OBJECTIVE—B-cells are important for disease pathogenesis in the nonobese diabetic (NOD) mouse model of type 1 diabetes. Recent studies demonstrate that marginal-zone B-cells (MZBs), which connect innate with adaptive immune responses, are increased in NOD mice. However, beyond this, the contribution of different B-cell subsets to diabetes pathogenesis is poorly understood. RESEARCH DESIGN AND METHODS—To better understand the role of different B-cell subsets in the etiology of type 1 diabetes, we have examined the MZB compartment in NOD mice, with respect to their number, distribution, and function. RESULTS—We demonstrate that splenic MZB numbers in female NOD mice undergo a marked, approximately threefold expansion between ∼12 and 16 weeks of age, coincident with the onset of frank diabetes. Functionally, NOD MZBs are hyperresponsive to toll-like receptor 9 ligation and CD40 ligation, as well as sphingosine-1-phosphate–dependent chemotactic cues, suggesting an increased sensitivity to selective innate- and activation-induced stimuli.

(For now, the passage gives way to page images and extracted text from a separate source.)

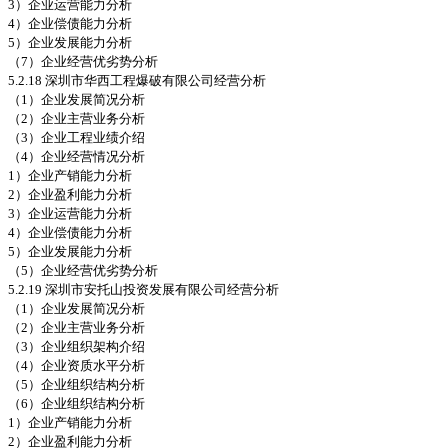
3）企业运营能力分析
4）企业偿债能力分析
5）企业发展能力分析
（7）企业经营优劣势分析
5.2.18 深圳市华西工程爆破有限公司经营分析
（1）企业发展简况分析
（2）企业主营业务分析
（3）企业工程业绩介绍
（4）企业经营情况分析
1）企业产销能力分析
2）企业盈利能力分析
3）企业运营能力分析
4）企业偿债能力分析
5）企业发展能力分析
（5）企业经营优劣势分析
5.2.19 深圳市安托山投资发展有限公司经营分析
（1）企业发展简况分析
（2）企业主营业务分析
（3）企业组织架构介绍
（4）企业资质水平分析
（5）企业组织结构分析
（6）企业组织结构分析
1）企业产销能力分析
2）企业盈利能力分析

Intriguingly, at 16 weeks of age, ∼80% of female NOD mice present with MZB-like cells in the pancreatic lymph node (PLN). These MZB-like cells express major histocompatibility complex class II and high levels of CD80 and CD86, and their presence in the PLN is associated with an increased frequency of activated Vβ4+ CD4+ T-cells. Significantly, we demonstrate that purified MZBs are able to present the autoantigen insulin to diabetogenic T-cells. CONCLUSIONS—These data are consistent with MZBs contributing to the pathogenesis of type 1 diabetes as antigen-presenting cells. By integrating innate-derived inflammatory signals with the activation of autoreactive T-cells, MZBs may help to direct T-cell responses against β-cell self-constituents.